Top of RECORDS SHOWN

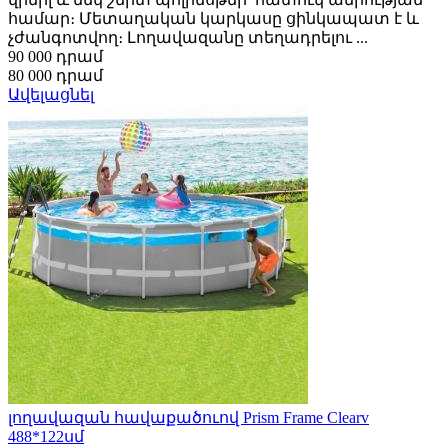
համար։ Մետաղական կարկասը ցինկապատ է և
չժանգոտվող։ Լողավազանը տեղադրելու ...
90 000 դրամ
80 000 դրամ
Ավելացնել
լողավազան հավաքածուով Prism Frame Clearv
488*122սմ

Bottom of RECORDS SHOWN

BRIEF
Copy the listing above verbatim; the pictures it contains are to stay out.

EXERCISE RESULT
համար։ Մետաղական կարկասը ցինկապատ է և
չժանգոտվող։ Լողավազանը տեղադրելու ...
90 000 դրամ
80 000 դրամ
Ավելացնել
լողավազան հավաքածուով Prism Frame Clearv
488*122սմ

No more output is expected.